- [Passage provided]
*** Begin section ***

Each node assigned a token (position on ring)
Data partitioned by partition key
Hash(partition_key) → determines which node stores data
Even distribution across nodes

Partitioning:

Data split into partitions
Each partition stored on multiple nodes (replication)
Partition key determines data location
Enables parallel processing

Replication

Replication Strategy:

Replication Factor (RF): Number of copies of data
Replication Strategy: How replicas are placed
- SimpleStrategy: For single datacenter
- NetworkTopologyStrategy: For multiple datacenters

Replica Placement:

Replication Factor = 3

Partition → Node A (primary)
         → Node B (replica)
         → Node C (replica)

All replicas on different nodes/racks/datacenters

Multi-Datacenter Replication:

Replicas distributed across datacenters
Local reads (read from local datacenter)
Cross-datacenter replication for disaster recovery

Data Model

Tables and Columns

Table Structure:

Similar to SQL tables but with important differences
Partition Key: Determines which node stores data
Clustering Columns: Determine sort order within partition
Regular Columns: Data columns

Example:

CREATE TABLE users (
    user_id UUID,
    email TEXT,
    first_name TEXT,
    last_name TEXT,
    created_at TIMESTAMP,
    PRIMARY KEY (user_id)

*** End section ***

- [Data extracts]
*** Begin section ***

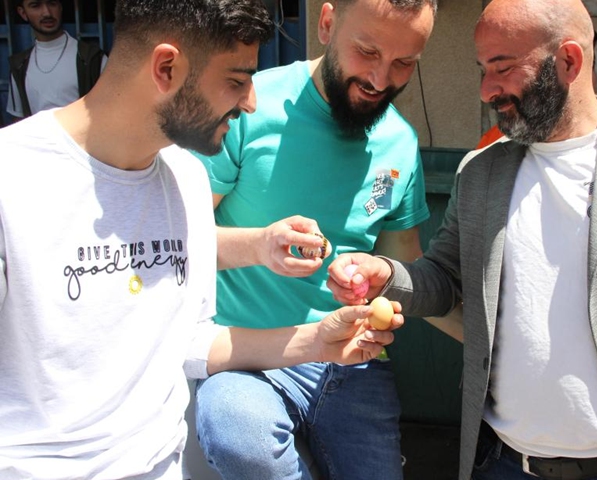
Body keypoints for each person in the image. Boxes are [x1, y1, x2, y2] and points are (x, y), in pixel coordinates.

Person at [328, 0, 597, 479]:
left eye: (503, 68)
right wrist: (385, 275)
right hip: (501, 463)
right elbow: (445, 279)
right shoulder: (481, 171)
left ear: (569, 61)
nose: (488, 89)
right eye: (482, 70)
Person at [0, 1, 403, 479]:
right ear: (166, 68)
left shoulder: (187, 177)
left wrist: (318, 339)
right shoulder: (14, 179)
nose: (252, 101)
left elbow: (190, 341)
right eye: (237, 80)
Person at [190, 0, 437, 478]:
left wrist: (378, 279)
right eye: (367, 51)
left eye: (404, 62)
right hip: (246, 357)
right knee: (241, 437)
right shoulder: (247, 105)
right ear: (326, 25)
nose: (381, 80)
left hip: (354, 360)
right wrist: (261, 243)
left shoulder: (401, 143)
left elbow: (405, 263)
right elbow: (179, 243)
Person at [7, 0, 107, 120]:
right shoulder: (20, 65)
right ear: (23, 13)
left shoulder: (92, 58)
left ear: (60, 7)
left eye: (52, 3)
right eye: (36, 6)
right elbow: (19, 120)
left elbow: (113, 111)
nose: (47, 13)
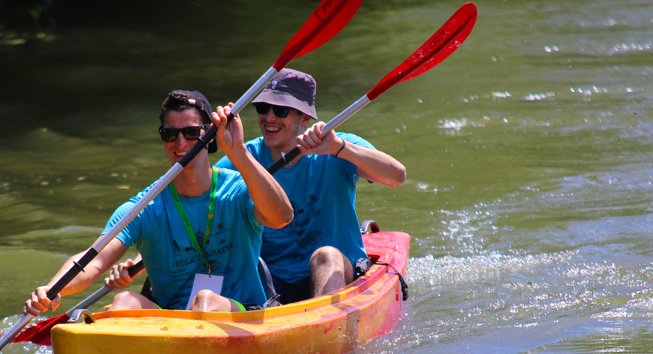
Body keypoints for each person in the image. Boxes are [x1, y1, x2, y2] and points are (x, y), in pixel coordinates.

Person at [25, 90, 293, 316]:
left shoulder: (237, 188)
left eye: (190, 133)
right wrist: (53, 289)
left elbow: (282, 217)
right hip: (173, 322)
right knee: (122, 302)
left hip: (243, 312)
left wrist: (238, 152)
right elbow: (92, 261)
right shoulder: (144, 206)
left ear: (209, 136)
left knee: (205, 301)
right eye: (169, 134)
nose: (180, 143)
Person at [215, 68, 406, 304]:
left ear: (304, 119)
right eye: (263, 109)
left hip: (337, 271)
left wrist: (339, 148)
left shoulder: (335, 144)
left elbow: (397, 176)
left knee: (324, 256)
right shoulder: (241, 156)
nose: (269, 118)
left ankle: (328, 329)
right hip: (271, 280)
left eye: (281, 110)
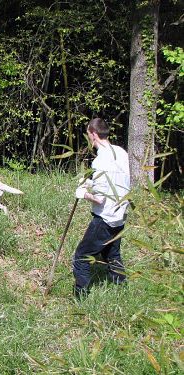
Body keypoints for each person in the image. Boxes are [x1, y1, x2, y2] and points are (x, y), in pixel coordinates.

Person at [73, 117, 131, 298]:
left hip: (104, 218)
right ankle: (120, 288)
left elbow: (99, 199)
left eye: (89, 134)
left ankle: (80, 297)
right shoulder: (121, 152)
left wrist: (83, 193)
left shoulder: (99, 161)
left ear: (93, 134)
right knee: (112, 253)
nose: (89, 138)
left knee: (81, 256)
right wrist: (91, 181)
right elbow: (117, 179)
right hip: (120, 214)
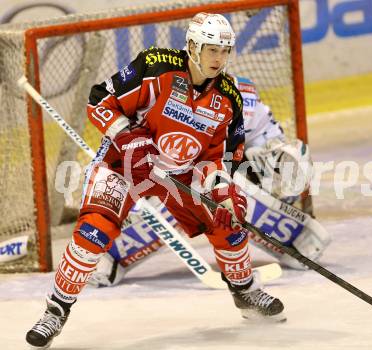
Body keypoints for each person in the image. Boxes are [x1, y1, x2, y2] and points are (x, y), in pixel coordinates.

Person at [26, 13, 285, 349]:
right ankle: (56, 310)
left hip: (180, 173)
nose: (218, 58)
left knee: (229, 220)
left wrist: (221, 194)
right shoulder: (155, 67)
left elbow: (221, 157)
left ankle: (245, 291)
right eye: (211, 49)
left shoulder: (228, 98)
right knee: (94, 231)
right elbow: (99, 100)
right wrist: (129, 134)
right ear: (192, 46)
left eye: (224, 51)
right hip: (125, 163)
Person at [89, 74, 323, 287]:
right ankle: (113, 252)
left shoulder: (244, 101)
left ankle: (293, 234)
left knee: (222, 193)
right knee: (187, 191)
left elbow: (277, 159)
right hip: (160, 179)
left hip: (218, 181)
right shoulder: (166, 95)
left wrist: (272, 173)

*** End section ***

- [The problem]
Please answer these questions using the notes on partitioning and replication above:
1. Which replication strategy is listed for multiple datacenters?
2. What do clustering columns determine?
3. Which column is the primary key of the users table?

- [Response to the task]
1. NetworkTopologyStrategy
2. The sort order within a partition
3. user_id